* **PROMPT**:
Reproduce the entries. Each one must match the original exactly.
*** EXERCISE DATA ***
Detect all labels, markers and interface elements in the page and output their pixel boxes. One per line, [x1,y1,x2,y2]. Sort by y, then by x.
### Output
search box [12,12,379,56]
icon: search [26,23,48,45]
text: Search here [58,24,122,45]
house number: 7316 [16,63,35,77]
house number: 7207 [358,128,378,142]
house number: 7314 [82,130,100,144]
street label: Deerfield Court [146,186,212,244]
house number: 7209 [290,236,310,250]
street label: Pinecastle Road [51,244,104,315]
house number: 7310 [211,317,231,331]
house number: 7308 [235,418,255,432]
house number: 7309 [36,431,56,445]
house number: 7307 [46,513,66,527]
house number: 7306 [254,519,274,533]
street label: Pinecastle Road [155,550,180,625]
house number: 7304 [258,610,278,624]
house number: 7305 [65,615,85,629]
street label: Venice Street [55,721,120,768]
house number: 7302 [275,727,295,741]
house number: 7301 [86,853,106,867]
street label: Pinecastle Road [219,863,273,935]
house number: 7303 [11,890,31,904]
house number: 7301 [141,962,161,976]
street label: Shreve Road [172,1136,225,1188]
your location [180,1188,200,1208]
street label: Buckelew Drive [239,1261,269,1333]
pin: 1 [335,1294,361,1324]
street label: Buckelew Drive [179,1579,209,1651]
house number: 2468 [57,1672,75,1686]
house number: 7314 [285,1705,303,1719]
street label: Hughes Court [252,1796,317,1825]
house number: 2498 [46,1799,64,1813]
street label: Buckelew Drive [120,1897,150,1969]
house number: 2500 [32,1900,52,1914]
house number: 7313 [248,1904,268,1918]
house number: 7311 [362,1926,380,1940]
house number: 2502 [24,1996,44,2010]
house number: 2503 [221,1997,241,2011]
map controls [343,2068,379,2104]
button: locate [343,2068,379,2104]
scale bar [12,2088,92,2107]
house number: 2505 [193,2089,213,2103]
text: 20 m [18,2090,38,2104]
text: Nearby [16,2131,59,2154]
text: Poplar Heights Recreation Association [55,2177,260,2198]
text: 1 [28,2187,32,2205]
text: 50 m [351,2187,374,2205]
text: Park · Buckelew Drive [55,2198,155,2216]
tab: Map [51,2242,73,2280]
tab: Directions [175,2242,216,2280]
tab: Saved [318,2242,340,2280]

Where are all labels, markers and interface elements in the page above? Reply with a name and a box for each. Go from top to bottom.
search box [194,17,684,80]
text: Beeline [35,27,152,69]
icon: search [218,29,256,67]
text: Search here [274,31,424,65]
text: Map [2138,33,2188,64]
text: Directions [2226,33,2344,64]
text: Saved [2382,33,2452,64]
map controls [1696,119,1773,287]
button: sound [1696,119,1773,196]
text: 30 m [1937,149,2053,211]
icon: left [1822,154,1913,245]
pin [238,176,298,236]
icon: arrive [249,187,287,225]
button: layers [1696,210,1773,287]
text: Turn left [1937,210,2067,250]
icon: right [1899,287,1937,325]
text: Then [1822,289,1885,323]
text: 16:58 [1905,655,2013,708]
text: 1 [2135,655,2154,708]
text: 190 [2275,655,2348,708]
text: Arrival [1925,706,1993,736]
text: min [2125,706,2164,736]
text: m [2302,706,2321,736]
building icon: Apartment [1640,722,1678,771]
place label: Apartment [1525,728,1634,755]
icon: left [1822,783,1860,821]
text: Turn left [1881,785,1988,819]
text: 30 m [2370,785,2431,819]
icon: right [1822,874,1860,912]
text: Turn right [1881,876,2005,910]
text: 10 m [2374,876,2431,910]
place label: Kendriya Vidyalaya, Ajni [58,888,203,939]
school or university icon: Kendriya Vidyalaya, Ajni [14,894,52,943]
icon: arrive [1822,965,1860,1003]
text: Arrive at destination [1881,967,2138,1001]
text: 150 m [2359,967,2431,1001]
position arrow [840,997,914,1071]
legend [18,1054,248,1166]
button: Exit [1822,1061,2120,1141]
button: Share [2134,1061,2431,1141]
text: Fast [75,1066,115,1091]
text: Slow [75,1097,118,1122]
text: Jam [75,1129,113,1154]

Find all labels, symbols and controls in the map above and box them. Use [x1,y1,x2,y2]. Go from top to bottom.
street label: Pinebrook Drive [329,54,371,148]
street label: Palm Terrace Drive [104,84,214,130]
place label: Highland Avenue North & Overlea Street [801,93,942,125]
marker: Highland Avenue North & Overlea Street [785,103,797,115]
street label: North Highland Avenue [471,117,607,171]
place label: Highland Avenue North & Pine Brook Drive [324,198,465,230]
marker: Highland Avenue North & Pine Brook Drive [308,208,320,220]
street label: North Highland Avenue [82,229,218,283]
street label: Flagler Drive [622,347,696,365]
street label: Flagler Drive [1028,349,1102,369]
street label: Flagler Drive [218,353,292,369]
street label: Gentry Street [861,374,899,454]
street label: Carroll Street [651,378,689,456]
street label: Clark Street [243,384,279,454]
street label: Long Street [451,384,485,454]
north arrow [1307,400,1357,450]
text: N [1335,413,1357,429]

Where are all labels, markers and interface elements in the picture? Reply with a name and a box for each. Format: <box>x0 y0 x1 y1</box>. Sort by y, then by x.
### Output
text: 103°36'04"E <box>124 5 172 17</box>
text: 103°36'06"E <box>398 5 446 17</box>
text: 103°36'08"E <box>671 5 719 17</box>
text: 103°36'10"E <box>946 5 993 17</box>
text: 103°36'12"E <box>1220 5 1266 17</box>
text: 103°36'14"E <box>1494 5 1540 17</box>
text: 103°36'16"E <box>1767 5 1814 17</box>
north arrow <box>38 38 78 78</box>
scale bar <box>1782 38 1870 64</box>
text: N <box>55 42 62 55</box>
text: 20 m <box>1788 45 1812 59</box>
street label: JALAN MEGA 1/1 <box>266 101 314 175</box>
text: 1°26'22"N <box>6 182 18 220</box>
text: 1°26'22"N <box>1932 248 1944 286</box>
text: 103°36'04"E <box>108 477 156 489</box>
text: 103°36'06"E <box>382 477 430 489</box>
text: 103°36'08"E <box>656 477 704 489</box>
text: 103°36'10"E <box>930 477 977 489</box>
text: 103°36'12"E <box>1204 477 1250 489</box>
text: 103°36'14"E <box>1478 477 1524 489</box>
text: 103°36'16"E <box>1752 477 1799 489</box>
*** End of EXERCISE DATA ***
* **WRITTEN REPLY**:
Detect all labels, markers and interface elements in the page and output their pixel boxes. One per line, [x1,y1,x2,y2]. Sort by y, then by x.
### Output
search box [12,12,379,56]
icon: search [26,23,48,45]
text: Search here [58,24,122,45]
house number: 7316 [16,63,35,77]
house number: 7207 [358,128,378,142]
house number: 7314 [82,130,100,144]
street label: Deerfield Court [146,186,212,244]
house number: 7209 [290,236,310,250]
street label: Pinecastle Road [51,244,104,315]
house number: 7310 [211,317,231,331]
house number: 7308 [235,418,255,432]
house number: 7309 [36,431,56,445]
house number: 7307 [46,513,66,527]
house number: 7306 [254,519,274,533]
street label: Pinecastle Road [155,550,180,625]
house number: 7304 [258,610,278,624]
house number: 7305 [65,615,85,629]
street label: Venice Street [55,721,120,768]
house number: 7302 [275,727,295,741]
house number: 7301 [86,853,106,867]
street label: Pinecastle Road [219,863,273,935]
house number: 7303 [11,890,31,904]
house number: 7301 [141,962,161,976]
street label: Shreve Road [172,1136,225,1188]
your location [180,1188,200,1208]
street label: Buckelew Drive [239,1261,269,1333]
pin: 1 [335,1294,361,1324]
street label: Buckelew Drive [179,1579,209,1651]
house number: 2468 [57,1672,75,1686]
house number: 7314 [285,1705,303,1719]
street label: Hughes Court [252,1796,317,1825]
house number: 2498 [46,1799,64,1813]
street label: Buckelew Drive [120,1897,150,1969]
house number: 2500 [32,1900,52,1914]
house number: 7313 [248,1904,268,1918]
house number: 7311 [362,1926,380,1940]
house number: 2502 [24,1996,44,2010]
house number: 2503 [221,1997,241,2011]
map controls [343,2068,379,2104]
button: locate [343,2068,379,2104]
scale bar [12,2088,92,2107]
house number: 2505 [193,2089,213,2103]
text: 20 m [18,2090,38,2104]
text: Nearby [16,2131,59,2154]
text: Poplar Heights Recreation Association [55,2177,260,2198]
text: 1 [28,2187,32,2205]
text: 50 m [351,2187,374,2205]
text: Park · Buckelew Drive [55,2198,155,2216]
tab: Map [51,2242,73,2280]
tab: Directions [175,2242,216,2280]
tab: Saved [318,2242,340,2280]

Where are all labels, markers and interface elements in the page above? Reply with a name and a box for each. Go from top to bottom.
search box [194,17,684,80]
text: Beeline [35,27,152,69]
icon: search [218,29,256,67]
text: Search here [274,31,424,65]
text: Map [2138,33,2188,64]
text: Directions [2226,33,2344,64]
text: Saved [2382,33,2452,64]
map controls [1696,119,1773,287]
button: sound [1696,119,1773,196]
text: 30 m [1937,149,2053,211]
icon: left [1822,154,1913,245]
pin [238,176,298,236]
icon: arrive [249,187,287,225]
button: layers [1696,210,1773,287]
text: Turn left [1937,210,2067,250]
icon: right [1899,287,1937,325]
text: Then [1822,289,1885,323]
text: 16:58 [1905,655,2013,708]
text: 1 [2135,655,2154,708]
text: 190 [2275,655,2348,708]
text: Arrival [1925,706,1993,736]
text: min [2125,706,2164,736]
text: m [2302,706,2321,736]
building icon: Apartment [1640,722,1678,771]
place label: Apartment [1525,728,1634,755]
icon: left [1822,783,1860,821]
text: Turn left [1881,785,1988,819]
text: 30 m [2370,785,2431,819]
icon: right [1822,874,1860,912]
text: Turn right [1881,876,2005,910]
text: 10 m [2374,876,2431,910]
place label: Kendriya Vidyalaya, Ajni [58,888,203,939]
school or university icon: Kendriya Vidyalaya, Ajni [14,894,52,943]
icon: arrive [1822,965,1860,1003]
text: Arrive at destination [1881,967,2138,1001]
text: 150 m [2359,967,2431,1001]
position arrow [840,997,914,1071]
legend [18,1054,248,1166]
button: Exit [1822,1061,2120,1141]
button: Share [2134,1061,2431,1141]
text: Fast [75,1066,115,1091]
text: Slow [75,1097,118,1122]
text: Jam [75,1129,113,1154]

Find all labels, symbols and controls in the map above and box them. Use [x1,y1,x2,y2]. Go from top to bottom.
street label: Pinebrook Drive [329,54,371,148]
street label: Palm Terrace Drive [104,84,214,130]
place label: Highland Avenue North & Overlea Street [801,93,942,125]
marker: Highland Avenue North & Overlea Street [785,103,797,115]
street label: North Highland Avenue [471,117,607,171]
place label: Highland Avenue North & Pine Brook Drive [324,198,465,230]
marker: Highland Avenue North & Pine Brook Drive [308,208,320,220]
street label: North Highland Avenue [82,229,218,283]
street label: Flagler Drive [622,347,696,365]
street label: Flagler Drive [1028,349,1102,369]
street label: Flagler Drive [218,353,292,369]
street label: Gentry Street [861,374,899,454]
street label: Carroll Street [651,378,689,456]
street label: Clark Street [243,384,279,454]
street label: Long Street [451,384,485,454]
north arrow [1307,400,1357,450]
text: N [1335,413,1357,429]

Where are all labels, markers and interface elements in the picture? Reply with a name and a box for each. Format: <box>x0 y0 x1 y1</box>. Sort by y, then by x.
### Output
text: 103°36'04"E <box>124 5 172 17</box>
text: 103°36'06"E <box>398 5 446 17</box>
text: 103°36'08"E <box>671 5 719 17</box>
text: 103°36'10"E <box>946 5 993 17</box>
text: 103°36'12"E <box>1220 5 1266 17</box>
text: 103°36'14"E <box>1494 5 1540 17</box>
text: 103°36'16"E <box>1767 5 1814 17</box>
north arrow <box>38 38 78 78</box>
scale bar <box>1782 38 1870 64</box>
text: N <box>55 42 62 55</box>
text: 20 m <box>1788 45 1812 59</box>
street label: JALAN MEGA 1/1 <box>266 101 314 175</box>
text: 1°26'22"N <box>6 182 18 220</box>
text: 1°26'22"N <box>1932 248 1944 286</box>
text: 103°36'04"E <box>108 477 156 489</box>
text: 103°36'06"E <box>382 477 430 489</box>
text: 103°36'08"E <box>656 477 704 489</box>
text: 103°36'10"E <box>930 477 977 489</box>
text: 103°36'12"E <box>1204 477 1250 489</box>
text: 103°36'14"E <box>1478 477 1524 489</box>
text: 103°36'16"E <box>1752 477 1799 489</box>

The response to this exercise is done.